* [Job item]
Find each line in the listing below that contains the string "Result", and copy those lines out in full.

* [Supplied entries]

......

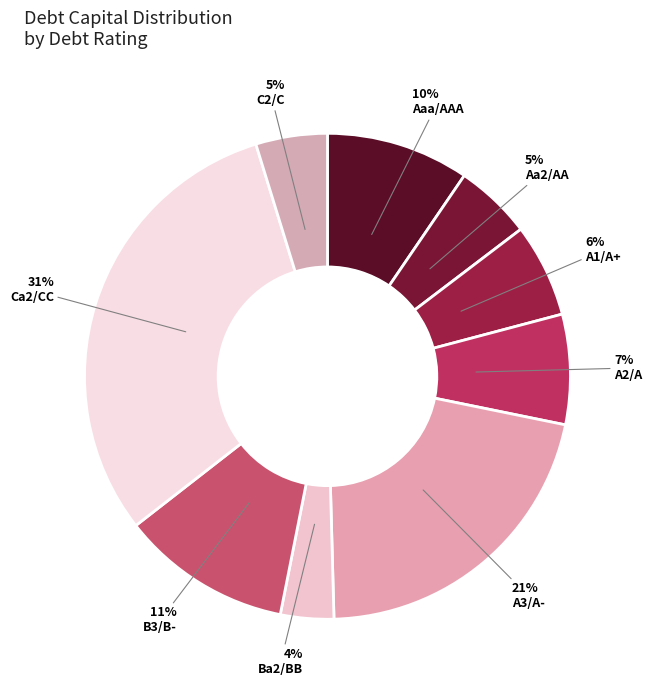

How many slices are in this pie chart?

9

......

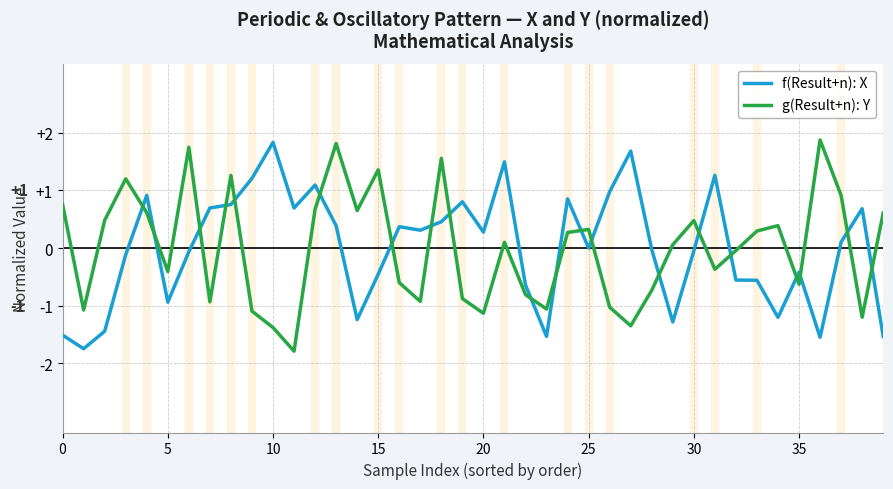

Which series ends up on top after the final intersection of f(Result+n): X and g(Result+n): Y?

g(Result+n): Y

......

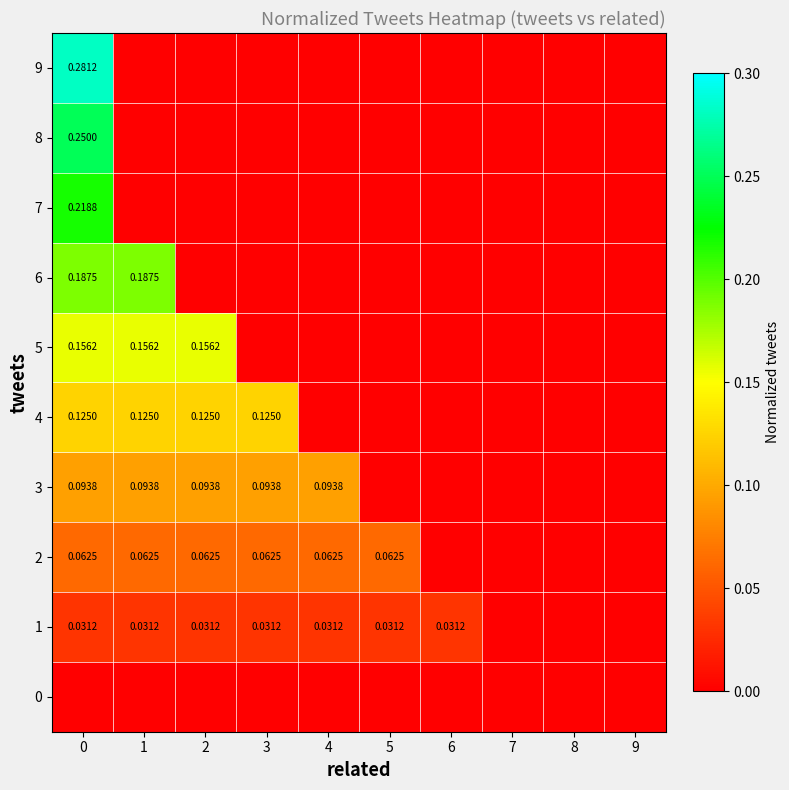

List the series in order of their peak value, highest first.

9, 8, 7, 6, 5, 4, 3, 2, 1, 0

......

* [Answer to the exercise]
Which series ends up on top after the final intersection of f(Result+n): X and g(Result+n): Y?
g(Result+n): Y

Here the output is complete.